Tuesday, April 25, 2023

Diane Arbus

I've never understood the controversy about Diane Arbus. It seems clear to me that she is a Goth. She was highlighting elements of the macabre and grotesque in everyday life because they're a part of everyday life and if you don't integrate them you don't have stability. This is Freudian and Jungian and archetypal and Greek mythical and all that. 

If you don't acknowledge and integrate the 'lower' things they rise up and take over. Run things. They're not really lower just things. In individuals and societies the 'higher' things must rule or you have chaos. Like we have now. Arbus grew up gritty, no matter her "privilege" and being a child of the American era and its crazy suburban postwar optimism. 
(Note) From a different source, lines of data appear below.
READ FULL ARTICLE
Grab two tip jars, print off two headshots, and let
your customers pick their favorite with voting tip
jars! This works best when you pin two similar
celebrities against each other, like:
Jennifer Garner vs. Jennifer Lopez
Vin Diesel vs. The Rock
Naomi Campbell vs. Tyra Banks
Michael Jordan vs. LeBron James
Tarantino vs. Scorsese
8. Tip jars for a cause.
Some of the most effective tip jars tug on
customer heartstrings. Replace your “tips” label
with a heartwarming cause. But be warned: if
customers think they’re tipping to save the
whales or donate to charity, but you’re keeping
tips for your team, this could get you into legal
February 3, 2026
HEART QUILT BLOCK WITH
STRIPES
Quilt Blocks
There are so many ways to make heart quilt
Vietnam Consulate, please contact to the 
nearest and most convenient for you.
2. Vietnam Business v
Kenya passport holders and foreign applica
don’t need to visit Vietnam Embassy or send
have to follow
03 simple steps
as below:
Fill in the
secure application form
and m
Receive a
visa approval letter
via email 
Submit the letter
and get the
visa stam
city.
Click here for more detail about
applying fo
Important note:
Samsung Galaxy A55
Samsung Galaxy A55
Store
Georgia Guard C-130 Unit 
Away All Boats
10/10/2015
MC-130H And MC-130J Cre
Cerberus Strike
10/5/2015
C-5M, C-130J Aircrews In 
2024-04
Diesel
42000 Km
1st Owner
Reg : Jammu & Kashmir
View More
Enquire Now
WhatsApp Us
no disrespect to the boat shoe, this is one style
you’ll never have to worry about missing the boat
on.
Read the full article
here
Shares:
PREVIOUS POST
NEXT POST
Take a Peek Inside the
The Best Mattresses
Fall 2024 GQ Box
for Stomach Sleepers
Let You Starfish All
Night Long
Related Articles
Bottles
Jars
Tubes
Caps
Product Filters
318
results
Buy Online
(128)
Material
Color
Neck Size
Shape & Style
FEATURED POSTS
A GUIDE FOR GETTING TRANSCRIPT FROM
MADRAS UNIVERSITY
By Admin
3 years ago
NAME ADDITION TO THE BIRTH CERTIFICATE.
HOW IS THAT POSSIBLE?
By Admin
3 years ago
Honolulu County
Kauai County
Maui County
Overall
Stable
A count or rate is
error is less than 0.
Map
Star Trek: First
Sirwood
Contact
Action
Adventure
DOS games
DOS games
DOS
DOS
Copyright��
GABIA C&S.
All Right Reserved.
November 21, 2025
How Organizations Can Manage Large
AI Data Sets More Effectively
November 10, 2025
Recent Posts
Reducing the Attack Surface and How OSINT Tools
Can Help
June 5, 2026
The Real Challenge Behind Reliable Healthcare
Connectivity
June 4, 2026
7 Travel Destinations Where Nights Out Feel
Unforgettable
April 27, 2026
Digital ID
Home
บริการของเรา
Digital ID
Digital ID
Arbus is about boundaries and sensitivities and sensibilities. My guess is Arbus couldn't keep stuff out. That she had boundary issues because she couldn't defend herself. That she saw stuff others didn't see and couldn't stop seeing it. She was forced to look.

She tried to reset her own circuits. And it can't work for a person like Arbus in a society that can't own its shit. Because Arbus defaulted to openness. When she let her guard down she was open. She saw it all. And it pissed her off and made her hurt. And how do you balance out a consumerist Eden? You reach out into the hinterlands of Eden, into the dark.

To the grotesque. Because it's always there.